Dans les semaines suivantes, la mauvaise humeur de Sylvie s’afficha : tous les prétextes lui étaient bons, le moindre désaccord dans la conversation, un détail d’habillement, un retard d’Annette au dîner, le bruit que faisait le petit Marc dans l’escalier. Plus de sorties ensemble. Si l’on avait convenu d’une promenade pour le dimanche, elle partait, sans prévenir, avec Léopold, prétextant, l’inexactitude d’Annette. Ou, au dernier moment, elle décommandait la réunion projetée.

Annette voyait que sa présence était à charge. Elle parla timidement de chercher un logement dans un autre quartier, moins éloigné de ses leçons. Elle espérait qu’on allait se récrier, la prier de rester. On fît semblant de ne pas avoir entendu.

Elle fut lâche, elle resta. Elle s’accrochait à cette affection, qu’elle sentait lui échapper. Ce n’était pas seulement Sylvie qu’elle ne voulait point quitter. Elle s’était attachée à la petite Odette. Elle supporta plus d’un froissement pénible, sans paraître les remarquer. Elle espaça ses visites.
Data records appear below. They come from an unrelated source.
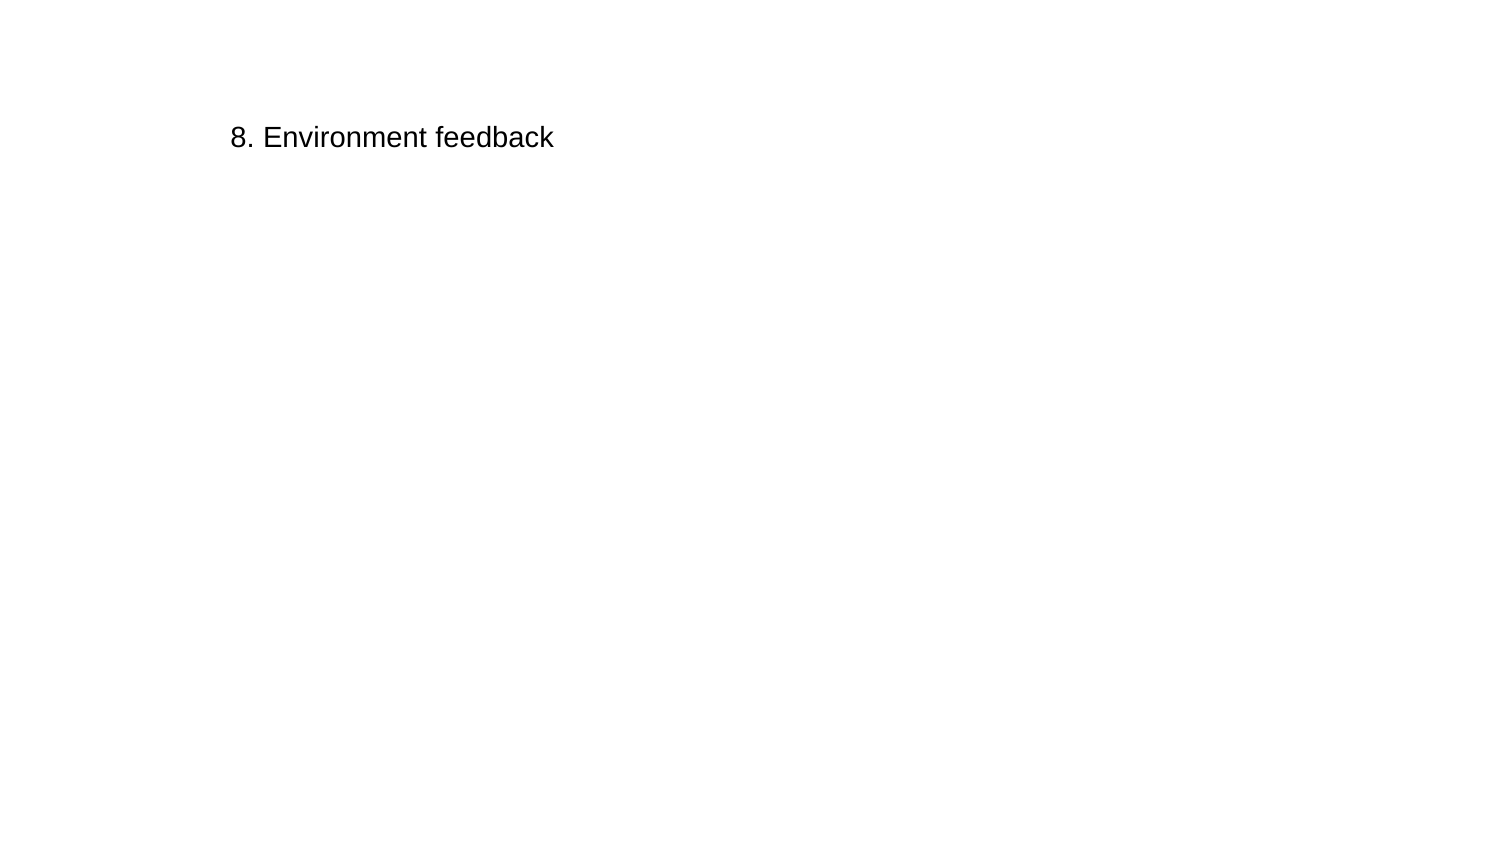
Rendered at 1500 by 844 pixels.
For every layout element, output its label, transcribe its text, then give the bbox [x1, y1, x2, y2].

title 8. Environment feedback [215, 103, 1428, 357]
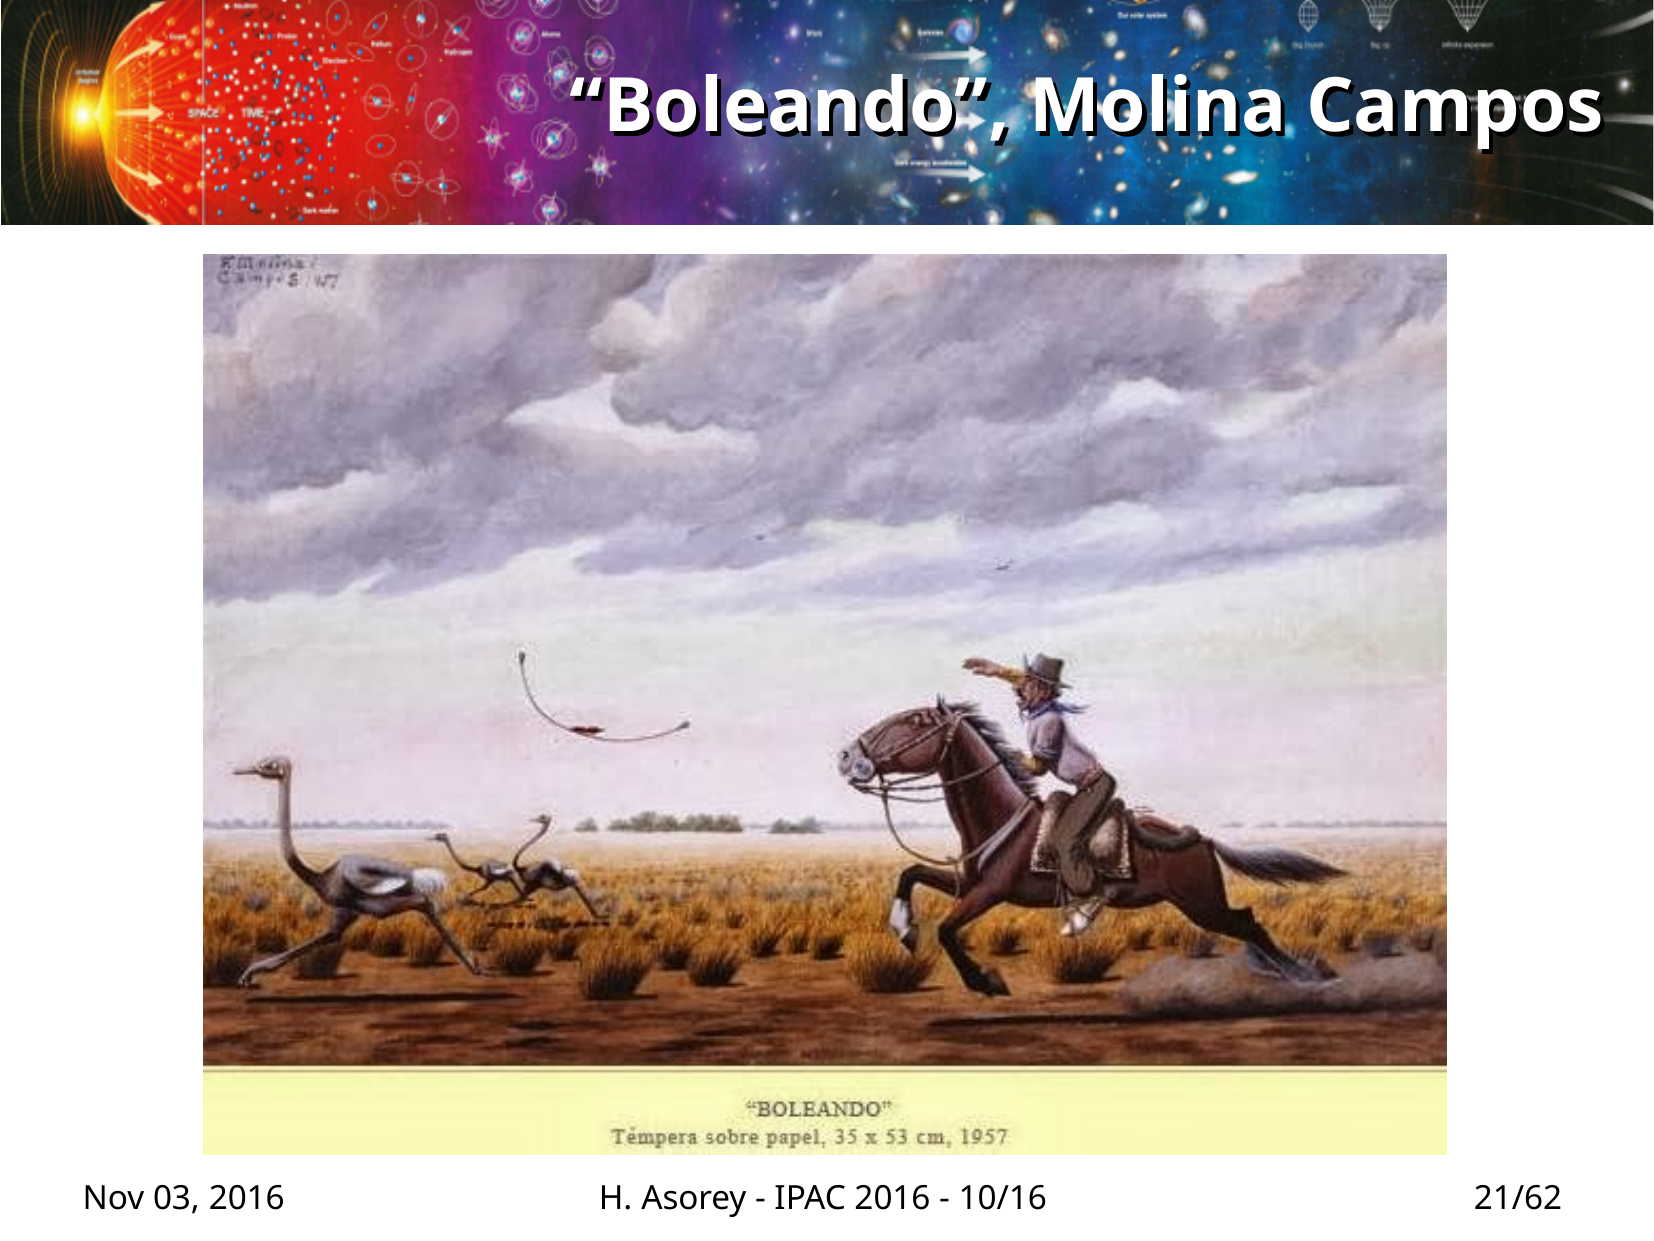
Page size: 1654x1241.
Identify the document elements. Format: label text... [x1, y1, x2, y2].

title “Boleando”, Molina Campos [45, 15, 1606, 191]
picture [203, 254, 1447, 1156]
picture [1, 0, 1654, 225]
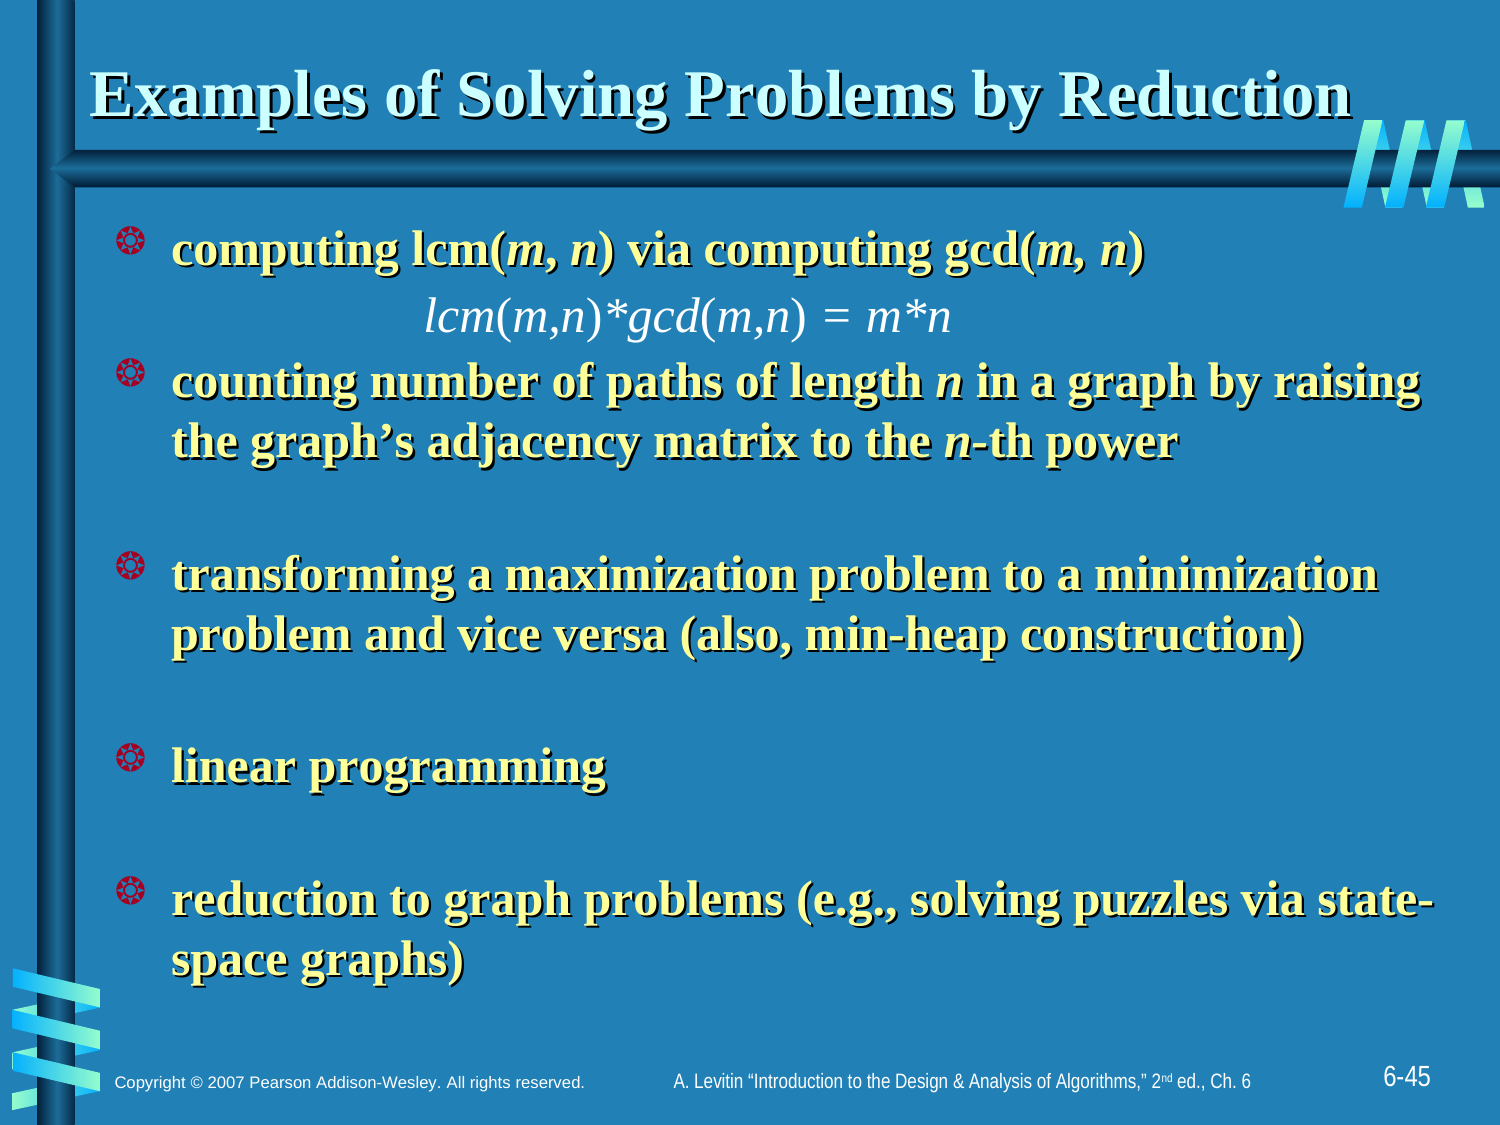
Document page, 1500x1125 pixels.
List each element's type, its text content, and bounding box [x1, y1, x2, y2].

title Examples of Solving Problems by Reduction [75, 24, 1438, 138]
text_box lcm(m,n)*gcd(m,n) = m*n [275, 274, 1101, 351]
list computing lcm(m, n) via computing gcd(m, n) counting number of paths of length n in a graph by raising the graph’s adjacency matrix to the n-th power transforming a maximization problem to a minimization problem and vice versa (also, min-heap construction) linear programming reduction to graph problems (e.g., solving puzzles via state-space graphs) [99, 207, 1463, 1013]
C’était encore trop souvent pour Sylvie. Elle n’était certes pas revenue à son état normal. Une jalousie maladive la travaillait. Une fois qu’Annette innocemment jouait avec Odette, sans tenir compte d’un sec avertissement, que Sylvie lui avait intimé de cesser, Sylvie se leva irritée et lui arracha des bras la fillette. Et elle dit :

— Va-t’en !

Il y avait dans ses yeux une telle animosité qu’Annette, saisie, lui dit :

— Enfin, qu’est-ce que je t’ai fait ? Ne me regarde pas ainsi ! je ne peux pas le supporter. Tu veux que je m’en aille ? Tu veux que je ne revienne plus ?

— Tu as fini par comprendre, dit Sylvie, méchamment.